Sheehan, president and CEO of Sandwich, Mass.-based Cape Medical Supply is himself a survivor of Hodgkin's lymphoma and has lost loved ones, including his father Mark, to cancer.

“It's a special weekend for survivors and people impacted by cancer, which is pretty much everybody,” he said of the Aug. 3-4 bike-a-thon. “From opening night to people on the side of the road yelling 'thank you,' everyone has a heart-wrenching story of why do you ride?”

Sheehan, who will bike the 192-mile route from Sturbridge in central Massachusetts to Provincetown at the far tip of Cape Cod as part of the Boston Bruins Foundation team, has raised more than $7,000 toward his goal of $10,000. Overall, this year's race is expected to raise $60 million. He spoke with HME News recently about the upcoming race—his fifth.

HME News: This is a grueling bike ride. How do you manage the training?

Gary Sheehan: There's never enough time to find time to train. You have to get up early in the morning and get out there. The first day of the race is 111 miles and that's just long—it doesn't matter how much you prepare.

HME: As an HME provider, why is this ride so important to you?

Sheehan: HME is central to caring for cancer patients, particularly at the end of life when people want to be at home, surrounded by loved ones. Without a robust, well-funded HME community, that's not really possible. I'm proud of the role our company has historically played, and of the peers and colleagues all across the U.S. for the work they do for these people.

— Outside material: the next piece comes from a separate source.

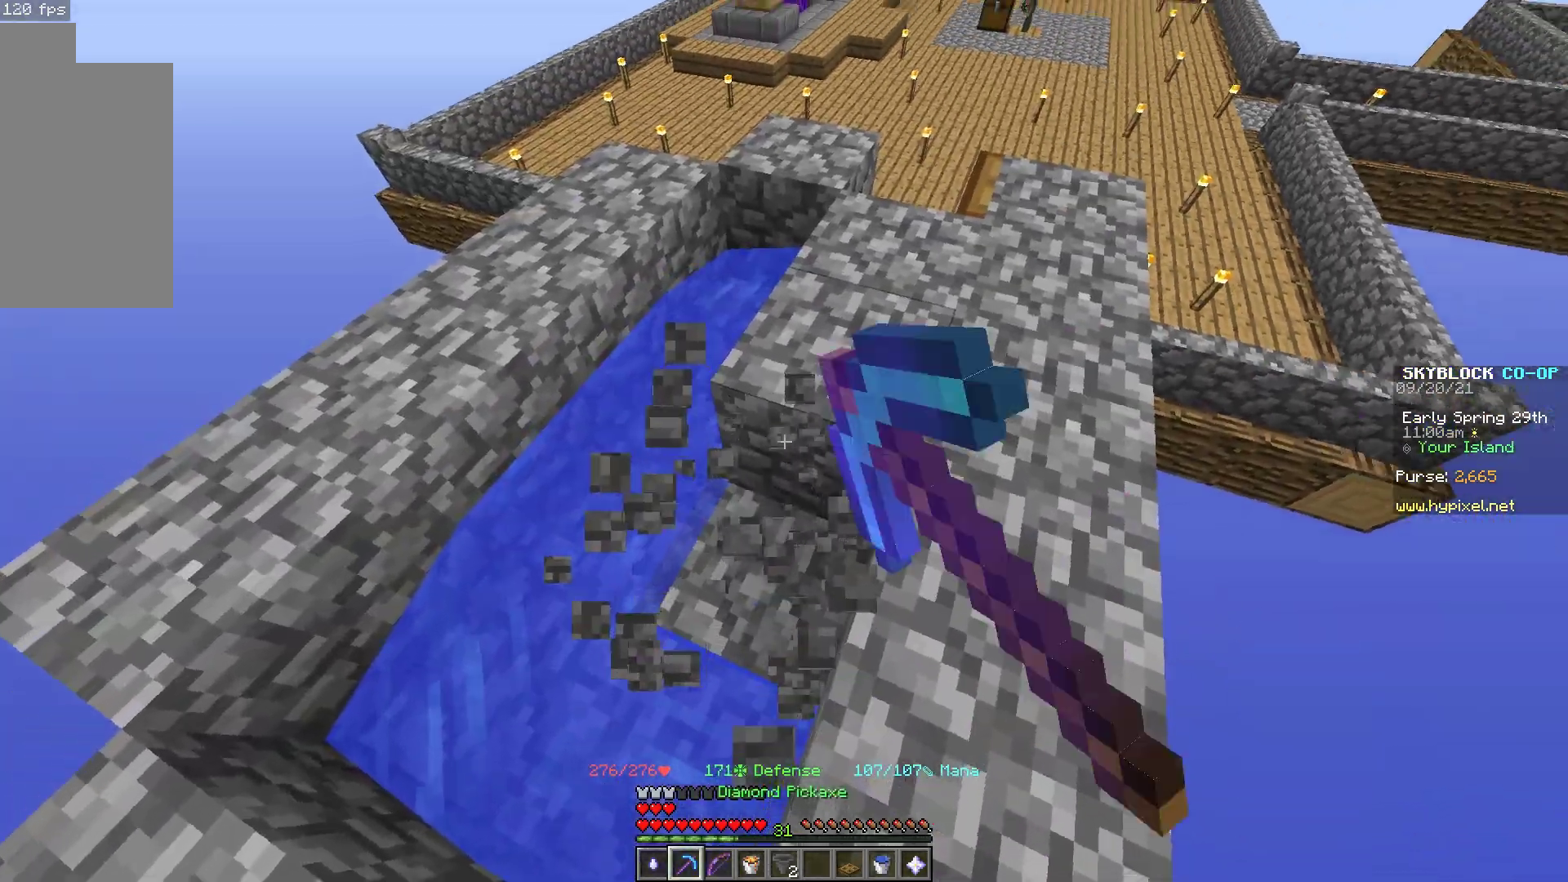
{"keys": [], "mouse": ["left"], "events": []}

HME: The industry recently lost Karyn Estrella to pancreatic cancer and you have a reminder of her on your bike.

Sheehan: My first ride after I put her initials on my bike, I crashed for the first time ever—we didn't get off to a good start. But now, on those long hot training days, when I'm struggling up a hill, I'll look down and see that purple “KE” and it reminds me of Karyn and the better days we had together. I feel like she's riding with me.